Probablement une des plus belles conversions portées au cinéma est celle de Rodrigo Mendoza, si bien joué par Robert De Niro dans le film “THE MISSION” en 1986. De Niro joue le rôle d’un marchand d’esclave cruel et indifférant à la souffrance des gens qu’il arrache à leurs familles, et les déporte à des milliers de kilomètres de chez eux. Face à la résistance de deux missionnaires, Mendoza attaque la Mission en Amérique du Sud, mais face à l’obstination, Mendoza commence à ressentir des remords profonds pour son comportement et tout le mal qu’il porte autour de lui. Pour cela, il place toute son armure, ses armes et d’autres outils dans un grand filet et les porte sur le dos. C’est lourd, c’est épuisant, c’est son fardeau et Mendoza essaye de se racheter par une sorte de pénitence – encore une fois une forme extérieure – mais le film relate tellement bien ce qui se passe autant dans le cœur de Mendoza que dans celui du Missionnaire qui fait tout pour le dissuader de continuer ainsi : ensemble ils vont traverser des fleuves, la jungle, grimper des montagnes, toujours avec ce fardeau au dos. Cela aux yeux de ces indiens même qu’il exploitait comme de la viande humaine. Alors qu’il tombe à terre sous le poids de ce fardeau, un indien s’approche et le menace avec son couteau, mais il ne fait rien pour se défendre. Finalement, ce n’est pas la gorge qu’il lui tranche, mais la corde à laquelle est attaché le grand filet. L’indien jette le filet dans le fleuve, devant le regard surpris de Mendoza. Il se rend compte que cet indien avait tous les droits de se venger sur lui, de lui ôter la vie, voire de le torturer. Mais non. Il en décida autrement. Mendoza pleure. Il pleure tellement. L’indien lui fait un geste de la main pour le consoler. Il rit. Car probablement il n’a jamais vu un blanc pleurer comme cela. Tous les autres indiens qui observent la scène rient aussi. Le missionnaire, merveilleusement interprété par Jeremy Irons, se jette à ses pieds, le prend dans ses bras, et pleure avec lui. Les pleurs de Mendoza se transforme non plus en pleurs d’un pénitent (la forme), mais en larmes de joies. La joie du salut. La joie du pardon. La joie d’être accepté malgré tout le mal fait. Les rires des indiens ne sont plus des rires moqueurs, mais ceux de gens émerveillés par le changement radical de leur tortionnaire.

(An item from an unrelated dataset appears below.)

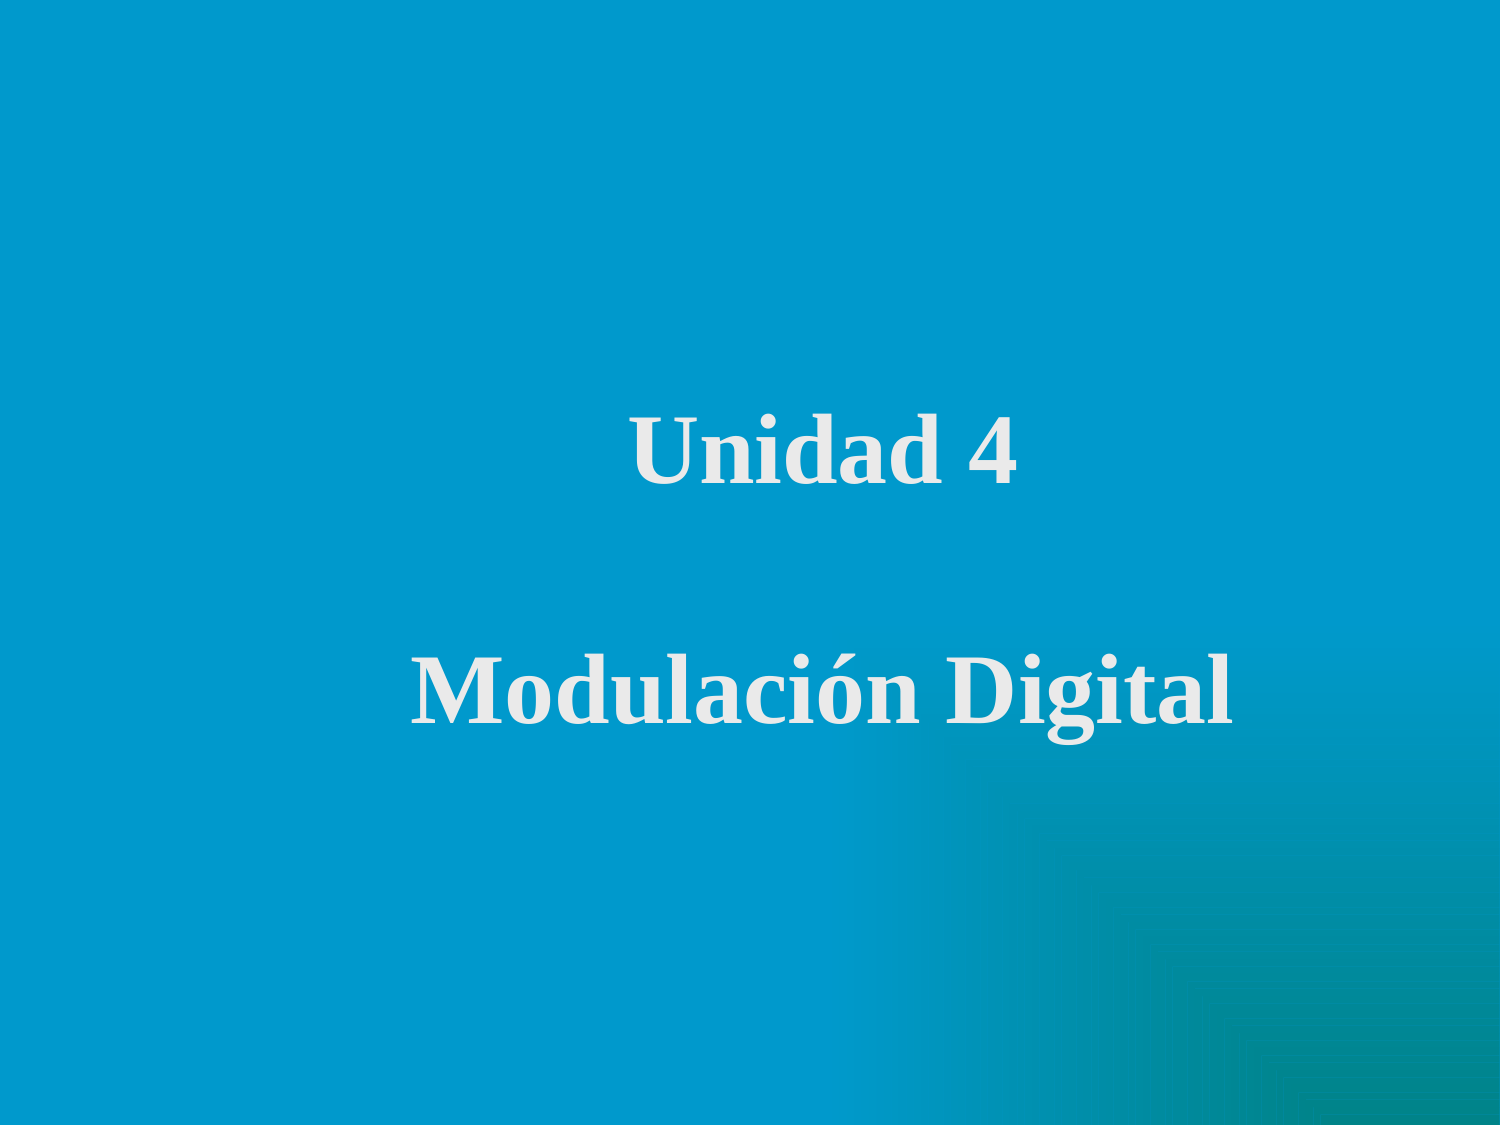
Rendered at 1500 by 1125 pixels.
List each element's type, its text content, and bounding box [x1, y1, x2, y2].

La foi en Christ n’est pas une formulation, ce n’est pas un rite, c’est une expérience vivante, personnelle avec un Dieu personnel. Lorsque le philosophe Pascal relate son expérience personnelle avec Jésus Christ, il est clair que son intérêt pour la théologie et pour la Bible ne suffisait pas pour lui apporter ce que seule une vraie conversion peut donner. Ainsi, alors qu’il lisait l’Evangile de Jean au chapitre dix-sept, la présence flamboyante de Jésus apparût dans sa chambre, et sous la conviction du péché il décida de donner sa vie à Jésus et à vivre consacrée pour lui.
Ne substituons pas le fond pour la forme. Vivons une foi vibrante, réelle, passionnée, explosive, extravagante pour le Seigneur. Le formalisme est un ennemi de l’Eglise lorsqu’il prend la place d’une relation personnelle avec le Seigneur ; lorsqu’il se substitue à la signification que chaque forme pourrait avoir. Retournons à la simplicité de l’Evangile, et laissons l’Esprit de Dieu illuminer la Parole et inspirer nos cœurs.
Lorsque le prophète Ezéchiel vit les os séchés et il prophétisa sur ces os, et ceux-ci reprirent vie. Pourquoi ? Non par la lettre qui tue, mais par l’Esprit qui vivifie. C’est comme cela que nous pourrons apporter un témoignage toujours frais, toujours neuf pour les gens autour de nous.